§ **Task objective**: Reproduce the part of the blog introduction starting at "My name is Jess." and ending at "of Internet users.", word for word.

§ **Page text**:
My name is Jess. The reason for this site was to give my husband and I a place to write. Just random stuff. It doesn’t have to be important, ground breaking or stuff we expected to be read by hoards of Internet users.
It is just a place for random.
Random may come in the ways of posting random pictures, talking about food, sharing a recipe and I think mostly for me, using it as a place to vent? Maybe that isn’t quite the right word. A place for me to express my thoughts when I need to write them out.
Like tonight for instance. I’m in love with my husband. More than anything, and life has been pretty scary with him recently. In the last six months everything has been turned upside down. We have almost normal days and then days or just hours where all hell breaks loose in our house because of disease. There will be posts about that as well. Jason has thyroid cancer and ulcerative colitis.

§ **Records**:

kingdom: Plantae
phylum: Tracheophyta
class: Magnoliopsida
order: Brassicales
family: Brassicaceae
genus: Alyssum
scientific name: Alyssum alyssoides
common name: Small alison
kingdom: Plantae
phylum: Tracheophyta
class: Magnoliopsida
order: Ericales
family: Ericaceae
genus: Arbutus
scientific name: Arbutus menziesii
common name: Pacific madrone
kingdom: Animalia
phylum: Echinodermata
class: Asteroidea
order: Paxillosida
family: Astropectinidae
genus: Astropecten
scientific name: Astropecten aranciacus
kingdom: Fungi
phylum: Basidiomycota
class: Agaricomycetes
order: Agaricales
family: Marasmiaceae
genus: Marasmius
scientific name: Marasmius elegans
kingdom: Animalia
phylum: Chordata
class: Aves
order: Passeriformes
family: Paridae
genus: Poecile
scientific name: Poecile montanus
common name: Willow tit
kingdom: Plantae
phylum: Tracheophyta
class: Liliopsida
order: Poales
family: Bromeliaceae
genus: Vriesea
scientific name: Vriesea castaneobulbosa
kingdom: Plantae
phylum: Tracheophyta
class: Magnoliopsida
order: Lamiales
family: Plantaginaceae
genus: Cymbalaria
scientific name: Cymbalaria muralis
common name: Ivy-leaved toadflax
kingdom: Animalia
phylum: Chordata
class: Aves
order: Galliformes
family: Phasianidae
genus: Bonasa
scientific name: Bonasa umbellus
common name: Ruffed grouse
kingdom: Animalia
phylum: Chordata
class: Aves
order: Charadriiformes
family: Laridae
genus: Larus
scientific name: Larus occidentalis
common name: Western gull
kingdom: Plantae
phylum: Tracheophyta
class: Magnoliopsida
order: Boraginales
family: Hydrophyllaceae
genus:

§ **Task output**:
My name is Jess. The reason for this site was to give my husband and I a place to write. Just random stuff. It doesn’t have to be important, ground breaking or stuff we expected to be read by hoards of Internet users.